### [WHAT THE EXERCISE ASKS]
Once the pictures are removed, restate the data below word for word.

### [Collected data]
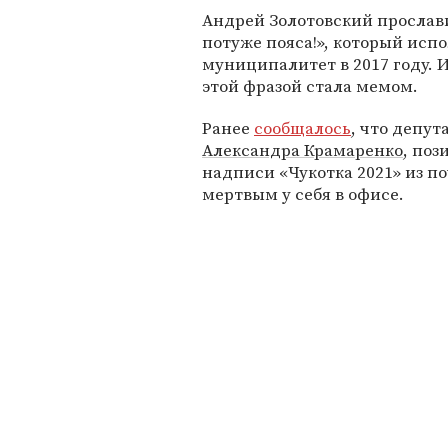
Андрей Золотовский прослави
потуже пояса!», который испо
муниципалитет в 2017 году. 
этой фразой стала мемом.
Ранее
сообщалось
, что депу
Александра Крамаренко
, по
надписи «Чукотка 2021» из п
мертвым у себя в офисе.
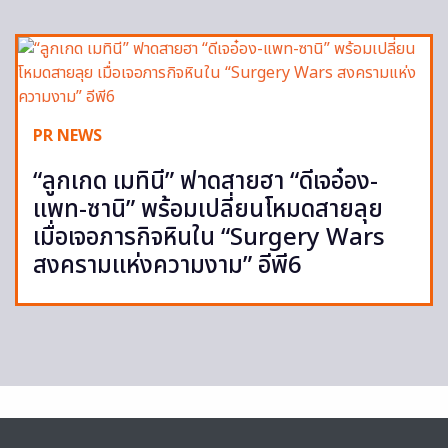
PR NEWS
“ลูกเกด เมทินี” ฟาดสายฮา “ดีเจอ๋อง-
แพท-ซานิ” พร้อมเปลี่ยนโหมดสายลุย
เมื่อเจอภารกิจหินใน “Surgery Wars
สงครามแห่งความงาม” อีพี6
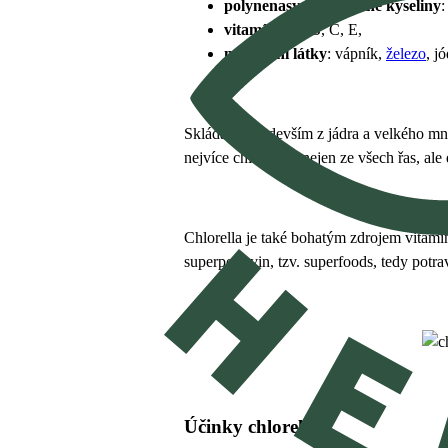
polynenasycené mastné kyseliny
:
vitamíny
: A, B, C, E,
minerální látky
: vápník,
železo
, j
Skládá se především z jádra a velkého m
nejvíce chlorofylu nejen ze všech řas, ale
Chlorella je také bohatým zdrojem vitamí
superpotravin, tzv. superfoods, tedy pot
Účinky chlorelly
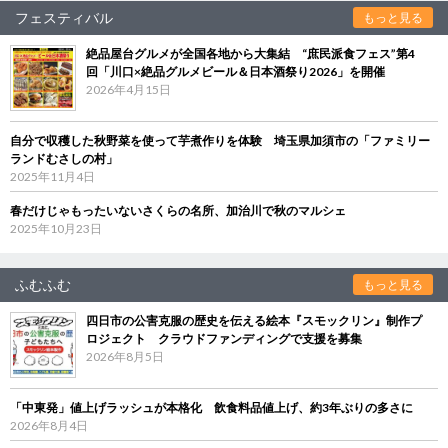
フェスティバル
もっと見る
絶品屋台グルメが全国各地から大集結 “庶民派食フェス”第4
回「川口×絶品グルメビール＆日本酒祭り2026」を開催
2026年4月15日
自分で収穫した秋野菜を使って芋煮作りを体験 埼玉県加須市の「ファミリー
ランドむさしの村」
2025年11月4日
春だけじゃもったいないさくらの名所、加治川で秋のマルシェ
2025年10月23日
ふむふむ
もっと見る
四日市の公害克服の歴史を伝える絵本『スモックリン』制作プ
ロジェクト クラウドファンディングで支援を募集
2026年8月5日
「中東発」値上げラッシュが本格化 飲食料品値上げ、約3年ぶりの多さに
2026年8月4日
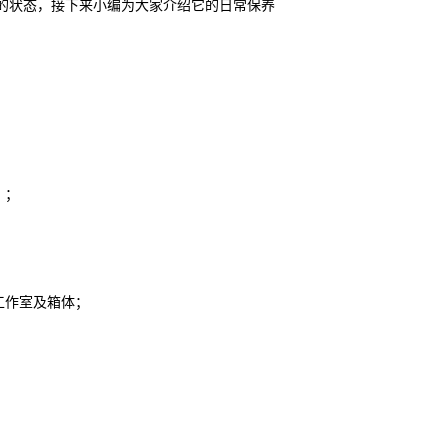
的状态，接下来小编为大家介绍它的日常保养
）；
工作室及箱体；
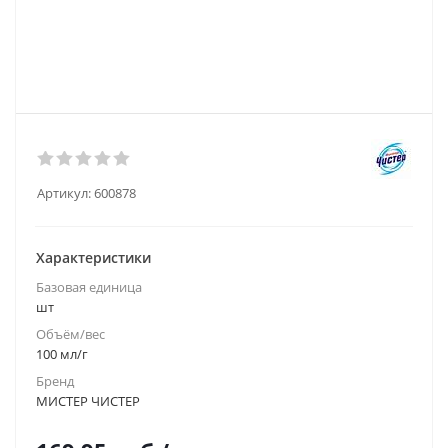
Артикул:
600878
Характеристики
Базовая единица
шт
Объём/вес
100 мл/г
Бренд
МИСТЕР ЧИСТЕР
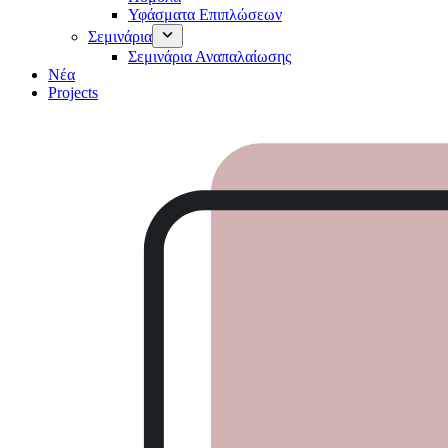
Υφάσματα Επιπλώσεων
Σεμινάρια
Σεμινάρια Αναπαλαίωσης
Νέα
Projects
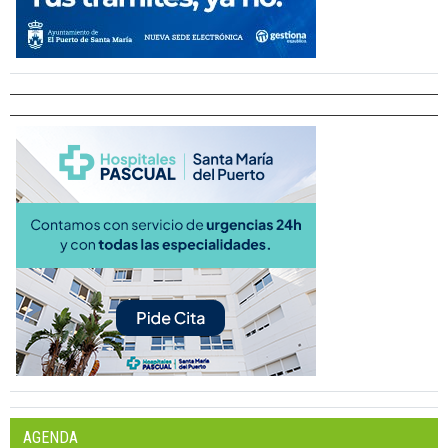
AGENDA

### [FINISHED TASK]
Андрей Золотовский прослави
потуже пояса!», который испо
муниципалитет в 2017 году. 
этой фразой стала мемом.
Ранее
сообщалось
, что депу
Александра Крамаренко
, по
надписи «Чукотка 2021» из п
мертвым у себя в офисе.
PR NEWS
“ลูกเกด เมทินี” ฟาดสายฮา “ดีเจอ๋อง-
แพท-ซานิ” พร้อมเปลี่ยนโหมดสายลุย
เมื่อเจอภารกิจหินใน “Surgery Wars
สงครามแห่งความงาม” อีพี6
polynenasycené mastné kyseliny
:
vitamíny
: A, B, C, E,
minerální látky
: vápník,
železo
, j
Skládá se především z jádra a velkého m
nejvíce chlorofylu nejen ze všech řas, ale
Chlorella je také bohatým zdrojem vitamí
superpotravin, tzv. superfoods, tedy pot
Účinky chlorelly
フェスティバル
もっと見る
絶品屋台グルメが全国各地から大集結 “庶民派食フェス”第4
回「川口×絶品グルメビール＆日本酒祭り2026」を開催
2026年4月15日
自分で収穫した秋野菜を使って芋煮作りを体験 埼玉県加須市の「ファミリー
ランドむさしの村」
2025年11月4日
春だけじゃもったいないさくらの名所、加治川で秋のマルシェ
2025年10月23日
ふむふむ
もっと見る
四日市の公害克服の歴史を伝える絵本『スモックリン』制作プ
ロジェクト クラウドファンディングで支援を募集
2026年8月5日
「中東発」値上げラッシュが本格化 飲食料品値上げ、約3年ぶりの多さに
2026年8月4日
的状态，接下来小编为大家介绍它的日常保养
）；
工作室及箱体；
Артикул:
600878
Характеристики
Базовая единица
шт
Объём/вес
100 мл/г
Бренд
МИСТЕР ЧИСТЕР
Υφάσματα Επιπλώσεων
Σεμινάρια
Σεμινάρια Αναπαλαίωσης
Νέα
Projects
AGENDA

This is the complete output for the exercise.